Nouvelle cible thérapeutique pour la maladie de Lou Gehrig

  • Forum
  • Le 20 janvier 2014

  • Dominique Nancy

Le ver C. elegans constitue un excellent système pour conduire des analyses génétiques, puisqu’un grand nombre de gènes humains y sont conservés.Le chercheur Alex Parker et son équipe du CHUM ont récemment découvert une nouvelle cible thérapeutique pour lutter contre les symptômes de la sclérose latérale amyotrophique (SLA), également appelée maladie de Lou Gehrig.

 

Cette découverte liée aux protéines TDP-43 et FUS, présentes à la fois dans la SLA et la démence, pourrait favoriser la mise au point de nouveaux médicaments en plus d'améliorer les effets du riluzole, seul médicament approuvé à ce jour et destiné à freiner la progression de cette maladie qui mène à la mort cellulaire et à une dégénérescence neuronale massive.

«Pour l'instant, le riluzole n'a qu'une incidence minime sur l'évolution de la SLA. Mais nos études en génétique ont permis de trouver des molécules antipsychotiques qui fonctionnent bien avec nos modèles», affirme le professeur du Département de neurosciences de l'Université de Montréal et chercheur au Centre de recherche du CHUM. Nous avons encore besoin de confirmer ce mécanisme sur des modèles mammifères plus complexes, mais, s'il est validé, un traitement ciblant cette nouvelle classe de molécules pourrait retarder la progression de la SLA.»

Signe que la découverte est prometteuse, des études chez le poisson zèbre et des essais cliniques auprès d'une trentaine de patients lourdement atteints par la maladie sont présentement effectués par des collaborateurs de M. Parker. «Habituellement, il faut attendre avant de procéder à des tests chez l'être humain.
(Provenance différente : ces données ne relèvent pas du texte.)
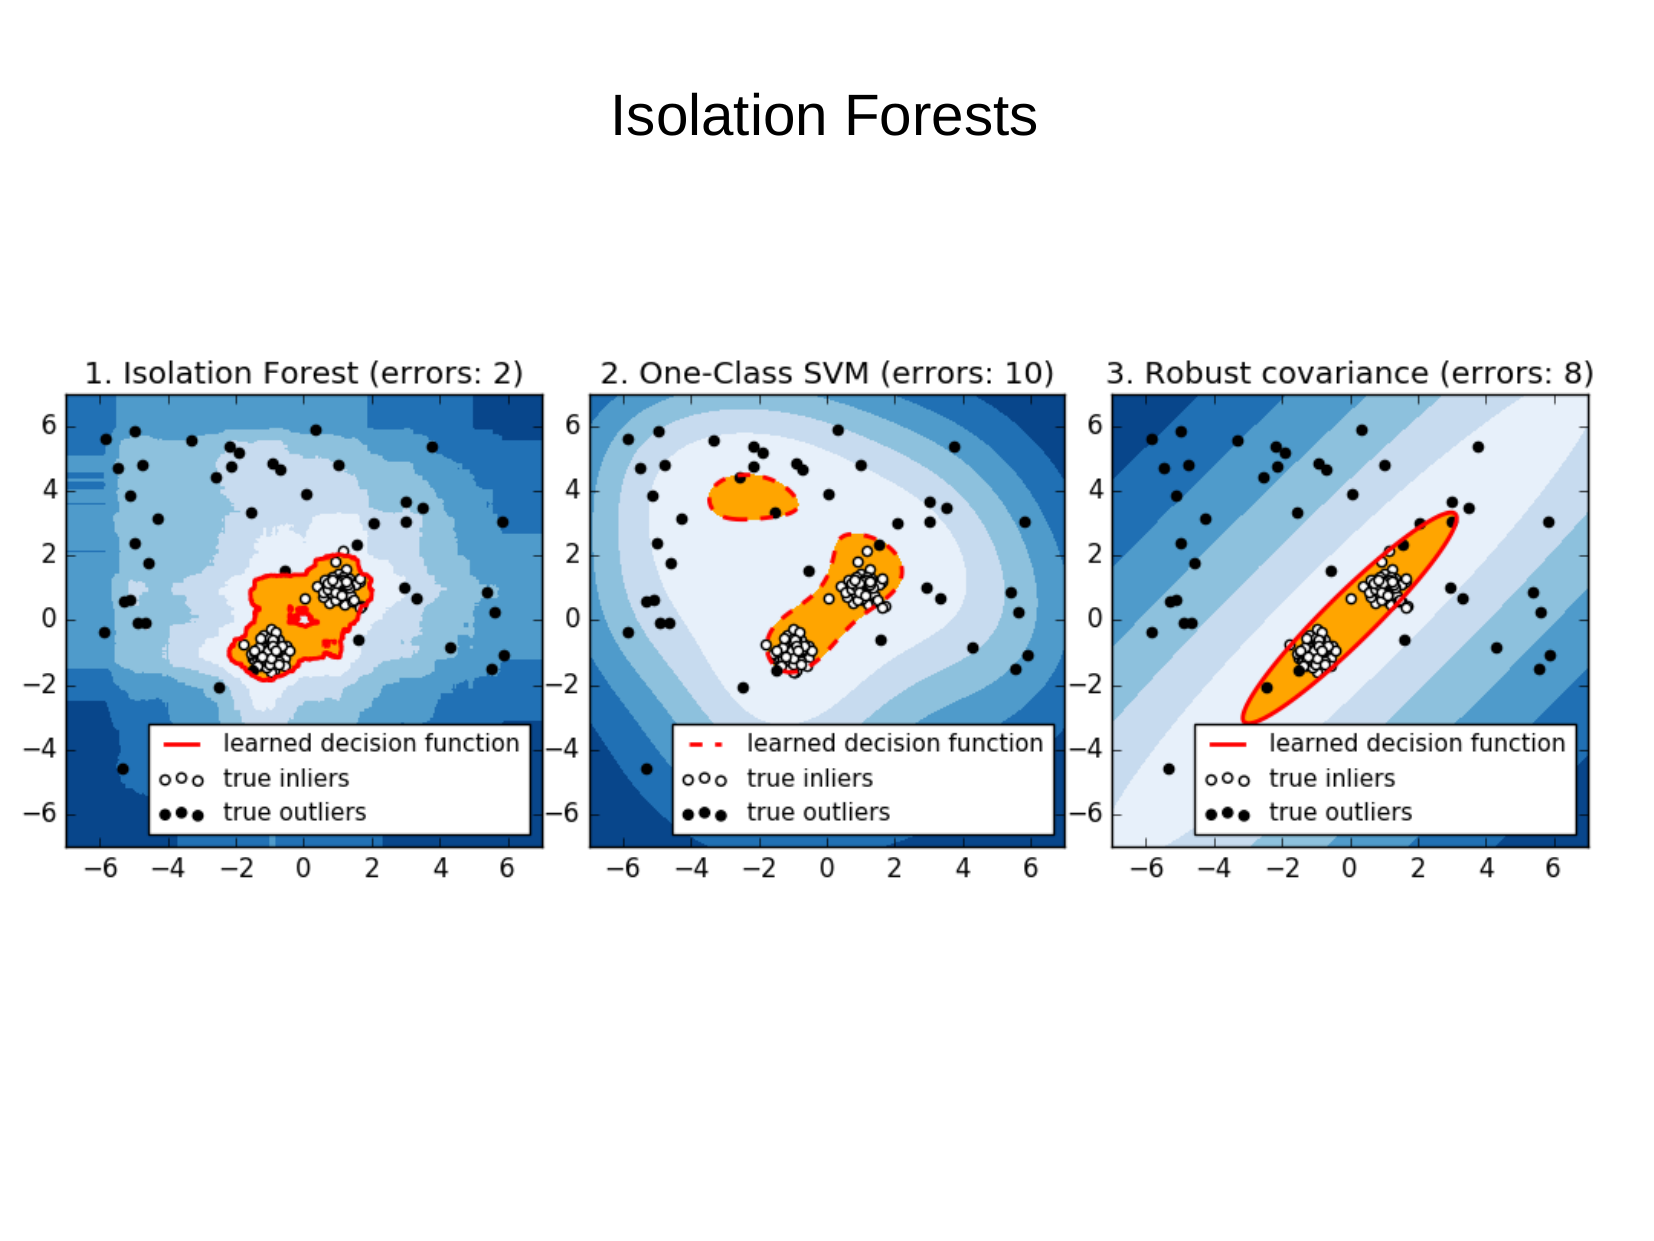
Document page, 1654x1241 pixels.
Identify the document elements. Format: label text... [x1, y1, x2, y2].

text_box Isolation Forests [270, 75, 1381, 155]
picture [0, 350, 1654, 902]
Nous avons eu l'autorisation d'entreprendre ces essais en parallèle, car le médicament utilisé n'est pas nouveau.»

La SLA est une maladie neurodégénérative rare qui entraîne la perte progressive et sélective des neurones du cortex moteur, du tronc cérébral, de la moelle épinière et qui conduit ultimement à la mort, souvent dans un court laps de temps. Elle affecte de 1 à 3 personnes sur 100 000 après 50 ans et touche les deux sexes. Elle peut débuter soit par la paralysie d'un segment de membre (main, pied, cuisse, épaule), soit par un trouble de la parole et ou de la déglutition. Dans le premier cas, qui concerne davantage les hommes, on parle de «forme spinale» de la maladie, alors que la seconde forme, nommée «bulbaire», touche un plus grand nombre de femmes. Bien que la plupart des causes génétiques de la SLA soient connues, les mécanismes de la maladie ne sont pas encore bien compris. À l'heure actuelle, la maladie est incurable et le traitement existant n'apporte que peu de soulagement.
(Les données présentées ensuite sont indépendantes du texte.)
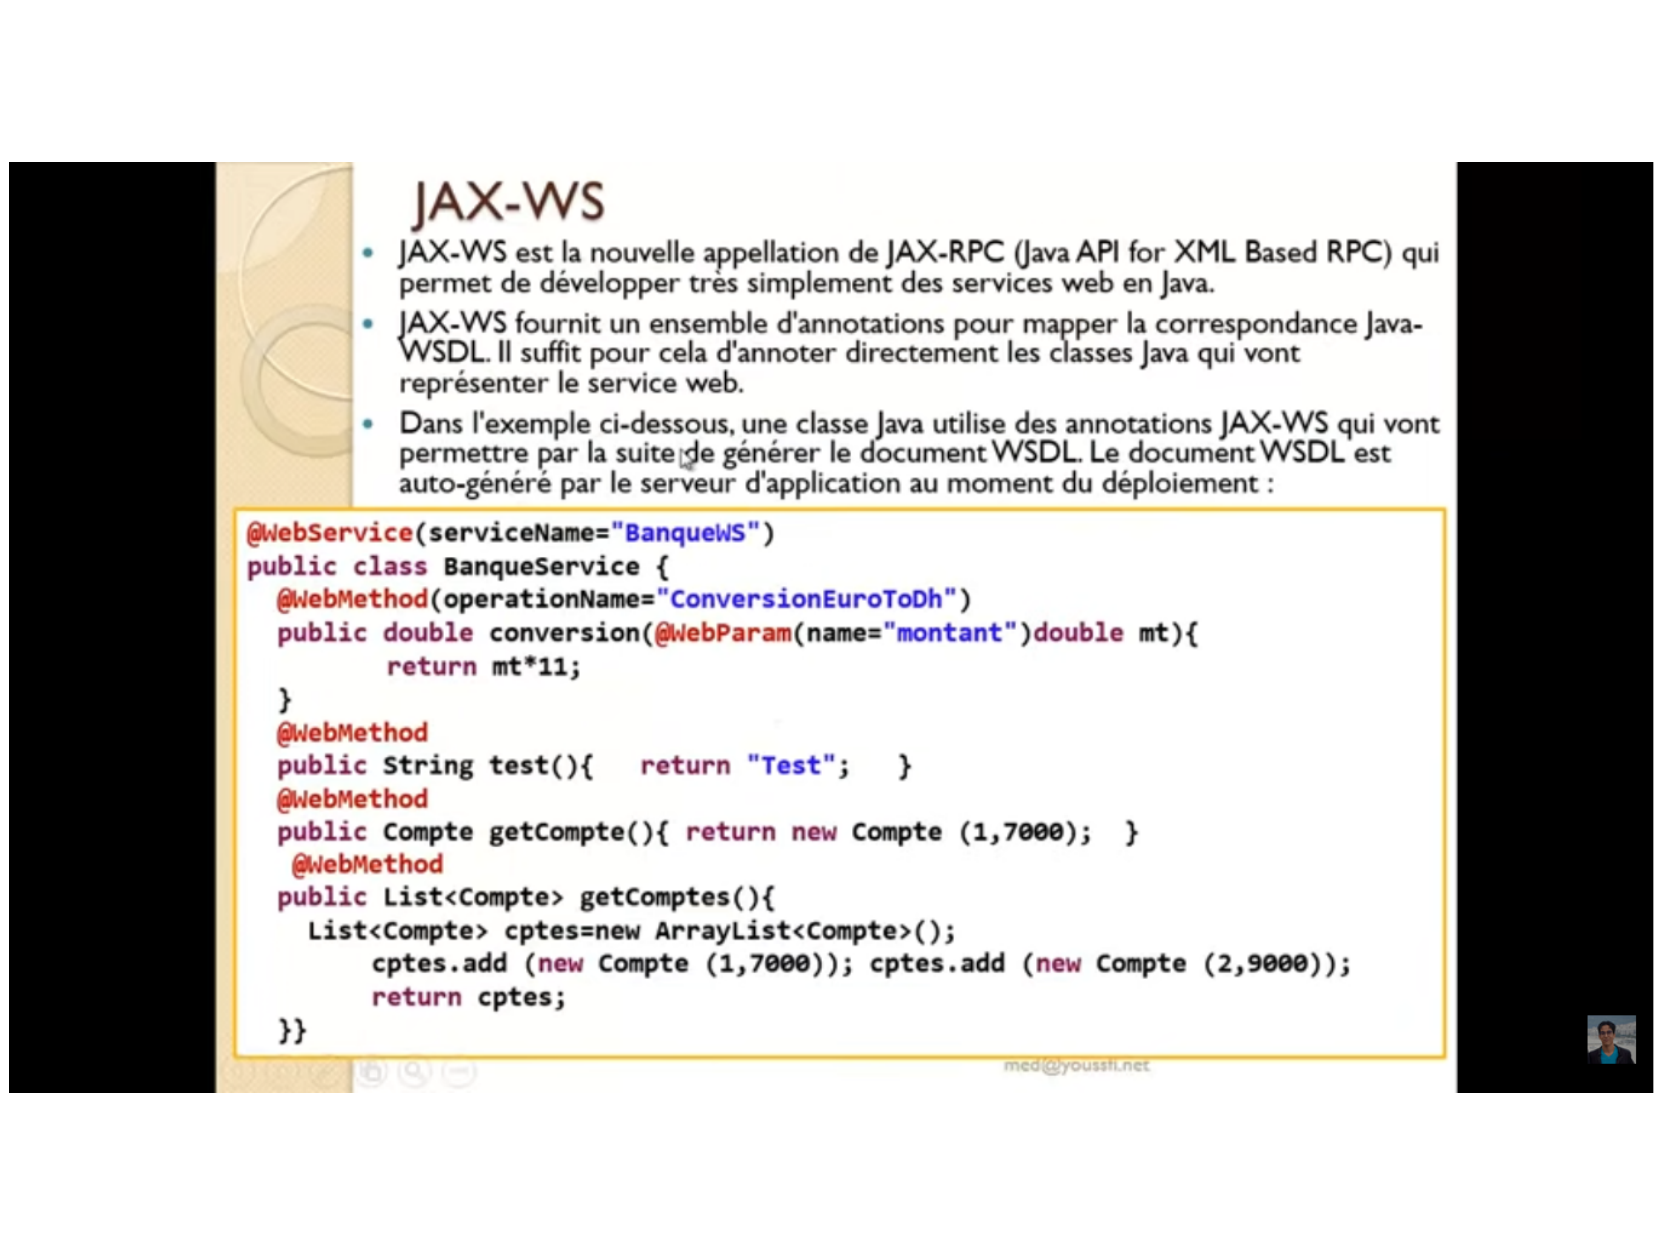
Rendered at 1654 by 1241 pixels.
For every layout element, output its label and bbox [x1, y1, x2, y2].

picture [9, 162, 1654, 1093]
Alex ParkerDes vers à l'être humain

Jusqu'à ce jour, on ignorait que le riluzole agissait davantage en ciblant la nouvelle classe de molécules comprenant des neuroleptiques. Pour le vérifier, Alex Parker a eu recours à un modèle transgénique qu'il a élaboré basé sur l'expression de la maladie dans le système nerveux d'un ver, le C. elegans. «Un grand nombre de gènes humains sont conservés chez ce ver, explique le généticien. Il constitue un excellent système pour faire des analyses génétiques.»

Le chercheur présente à la journaliste de Forum une vidéo illustrant ses propos. «Regardez ici, montre-t-il du doigt, ce sont des vers sains. Ils bougent. Chez les vers porteurs de la mutation des gènes TDP-43 et FUS, on constate un dysfonctionnement du système nerveux. Ils sont incapables de faire le moindre mouvement, même lorsqu'on les pique avec une petite aiguille.»

Mais, dès que les vers mutants reçoivent le médicament dans la cible thérapeutique découverte par Alex Parker et son équipe, bingo! Ils se remettent à bouger. Cette percée est majeure. Il reste cependant du chemin à faire dans la compréhension des mécanismes qui provoquent progressivement la paralysie des neurones moteurs chez l'être humain, selon le spécialiste des maladies cellulaires.

La publication des résultats de cette étude dans la revue scientifique Neurobiology of Disease confirme l'importance de cette découverte, ainsi que la pertinence du rôle d'une série d'autres molécules qui peuvent être utilisées afin d'atténuer la dérégulation de l'un des processus cellulaires qui aboutissent au dysfonctionnement neuronal et à la mort des cellules du cerveau.

Les travaux du professeur Parker sont ainsi porteurs d'espoir pour les personnes atteintes d'autres formes d'affections neurodégénératives, comme les maladies d'Alzheimer, de Parkinson et de Huntington.

Outre Alex Parker, d'autres chercheurs, dont Pierre Drapeau, de la Faculté de médecine, ont collaboré à cette avancée scientifique.